*** Opening TEXT PROVIDED ***

This is a very open ended exercise, so consider the following areas to explore:
- Consider all of the qualitative data elements that could influence the observed ion ratios: visualize data as a function of combinations of these variables
- Time-based trending can make abrupt changes very obvious
- Data from all three file types (batches, samples, and peaks) are important in isolating isssues
- When there are a lot of data point to visualize, consider aggregation and/or visualizations that represent statistical summaries or fitting
# need to bring in all peaks data in addition to batches and samples
all_peaks <- dir_ls(here("data"), glob = "*_p.csv") %>%
map_dfr(read_csv, col_types = cols()) %>%
clean_names()
all_samples %>%
left_join(all_batches) %>%
ggplot(aes(x = batch_collected_timestamp, y = ion_ratio, color = compound_name)) +
geom_smooth() +
theme(axis.text.x = element_text(angle = 90)) +
facet_grid(compound_name ~ instrument_name) # doc is grossly out of step,
## Joining, by = c("batch_name", "compound_name")
## left_join: added 9 columns (instrument_name, calibration_slope, calibration_intercept, calibration_r2, batch_passed, …)
## > rows only in x 0
## > rows only in y ( 0)
## > matched rows 2,262,312 (includes duplicates)
## > ===========
## > rows total 2,262,312
## `geom_smooth()` using method = 'gam' and formula 'y ~ s(x, bs = "cs")'

# look in more detail
# calculate weekly average peak area by compound and instrument
# exclude internal standard compounds
mean_by_week <- all_peaks %>%
left_join(all_batches) %>%
filter(!str_detect(compound_name, "-")) %>%
filter(peak_area > 0) %>%
mutate(week = week(batch_collected_timestamp)) %>%
group_by(compound_name, instrument_name, week, chromatogram_name) %>%
summarise(mean = mean(peak_area), sd = sd(peak_area), n = n())
## Joining, by = c("batch_name", "compound_name")
## left_join: added 9 columns (instrument_name, calibration_slope, calibration_intercept, calibration_r2, batch_passed, …)
## > rows only in x 4,489,680
## > rows only in y ( 0)
## > matched rows 4,524,624 (includes duplicates)
## > ===========
## > rows total 9,014,304
## filter: removed 4,489,680 rows (50%), 4,524,624 rows remaining
## filter: removed 2,014,945 rows (45%), 2,509,679 rows remaining
## mutate: new variable 'week' (double) with 53 unique values and 0% NA
## group_by: 4 grouping variables (compound_name, instrument_name, week, chromatogram_name)
## summarise: now 4,452 rows and 7 columns, 3 group variables remaining (compound_name, instrument_name, week)
ggplot(mean_by_week, aes(x = week, y = mean, color = chromatogram_name)) +
geom_line() +
geom_point() +
geom_smooth() +
facet_grid(compound_name ~ instrument_name, scales = "free_y") # quant is constant, qual drops
## `geom_smooth()` using method = 'loess' and formula 'y ~ x'

all_samples %>%
left_join(all_batches) %>%
filter(instrument_name != "doc") %>%
ggplot(aes(x = batch_collected_timestamp, y = ion_ratio, color = compound_name)) +
geom_smooth() +
facet_grid(compound_name ~ instrument_name) +
theme(axis.text.x = element_text(angle = 90)) # grumpy+oxycodone looks least like the others
## Joining, by = c("batch_name", "compound_name")

*** Closing TEXT PROVIDED ***
*** Opening RECORD EXCERPTS ***

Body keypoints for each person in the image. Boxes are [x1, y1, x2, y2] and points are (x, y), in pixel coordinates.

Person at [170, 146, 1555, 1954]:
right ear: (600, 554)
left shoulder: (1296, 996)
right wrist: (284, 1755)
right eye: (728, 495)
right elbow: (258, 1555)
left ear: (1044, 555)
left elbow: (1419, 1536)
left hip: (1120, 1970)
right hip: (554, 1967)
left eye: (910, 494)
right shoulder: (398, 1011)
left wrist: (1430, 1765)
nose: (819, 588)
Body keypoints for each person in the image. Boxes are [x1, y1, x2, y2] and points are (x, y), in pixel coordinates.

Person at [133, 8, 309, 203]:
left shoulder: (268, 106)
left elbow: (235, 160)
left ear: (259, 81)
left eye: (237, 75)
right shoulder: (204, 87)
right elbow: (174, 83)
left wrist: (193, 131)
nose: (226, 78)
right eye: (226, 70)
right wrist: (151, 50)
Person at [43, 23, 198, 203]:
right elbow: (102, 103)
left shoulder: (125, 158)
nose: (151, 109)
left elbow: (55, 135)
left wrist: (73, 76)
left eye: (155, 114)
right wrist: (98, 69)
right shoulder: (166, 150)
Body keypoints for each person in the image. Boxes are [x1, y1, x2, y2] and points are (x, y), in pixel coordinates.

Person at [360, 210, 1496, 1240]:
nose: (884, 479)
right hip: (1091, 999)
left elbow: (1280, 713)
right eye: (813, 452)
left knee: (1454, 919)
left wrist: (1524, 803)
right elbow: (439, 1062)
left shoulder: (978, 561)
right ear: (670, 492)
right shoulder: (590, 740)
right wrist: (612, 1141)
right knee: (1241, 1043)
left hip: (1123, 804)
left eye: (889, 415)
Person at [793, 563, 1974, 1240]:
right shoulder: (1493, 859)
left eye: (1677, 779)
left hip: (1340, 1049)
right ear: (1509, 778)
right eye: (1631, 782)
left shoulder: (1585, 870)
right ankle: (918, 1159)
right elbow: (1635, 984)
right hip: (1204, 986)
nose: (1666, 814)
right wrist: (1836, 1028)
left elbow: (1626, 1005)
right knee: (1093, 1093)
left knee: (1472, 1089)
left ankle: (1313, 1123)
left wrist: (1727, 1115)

*** Closing RECORD EXCERPTS ***

_WHAT TO DO:_
a) Answer these about the ion ratio R code, please:
(i) Which three file types does the code call important in isolating issues?
(ii) What does the comment on the weekly mean peak area plot say about quant and qual?
(iii) Which instrument does the last code block filter out?
b) Carry on the R code on ion ratios from the point where it stops.
The data are separate material from the ion ratio R code.

_ANSWERS TO THE TASKS:_
a)
(i) Batches, samples, and peaks.
(ii) Quant is constant, qual drops.
(iii) doc.

b)
## left_join: added 9 columns (instrument_name, calibration_slope, calibration_intercept, calibration_r2, batch_passed, …)
## > rows only in x 0
## > rows only in y ( 0)
## > matched rows 2,262,312 (includes duplicates)
## > ===========
## > rows total 2,262,312
## filter: removed 334,152 rows (15%), 1,928,160 rows remaining
## `geom_smooth()` using method = 'gam' and formula 'y ~ s(x, bs = "cs")'

all_samples %>%
left_join(all_batches) %>%
filter(compound_name == "oxycodone" & instrument_name != "doc") %>%
ggplot(aes(x = batch_collected_timestamp, y = ion_ratio, color = instrument_name)) +
ggtitle("oxycodone") +
geom_smooth() # grumpy+oxycodone clearly outlying
## Joining, by = c("batch_name", "compound_name")
## left_join: added 9 columns (instrument_name, calibration_slope, calibration_intercept, calibration_r2, batch_passed, …)
## > rows only in x 0
## > rows only in y ( 0)
## > matched rows 2,262,312 (includes duplicates)
## > ===========
## > rows total 2,262,312
## filter: removed 1,940,952 rows (86%), 321,360 rows remaining
## `geom_smooth()` using method = 'gam' and formula 'y ~ s(x, bs = "cs")'

all_samples %>%
left_join(all_batches) %>%
filter(compound_name == "oxycodone" & instrument_name != "doc" & ion_ratio > 0) %>%
ggplot(aes(x = batch_collected_timestamp, y = ion_ratio, color = instrument_name)) +
ggtitle("oxycodone") +
#geom_point() +
geom_smooth() # ion_ratio!=0 makes it even more clear
## Joining, by = c("batch_name", "compound_name")
## left_join: added 9 columns (instrument_name, calibration_slope, calibration_intercept, calibration_r2, batch_passed, …)
## > rows only in x 0
## > rows only in y ( 0)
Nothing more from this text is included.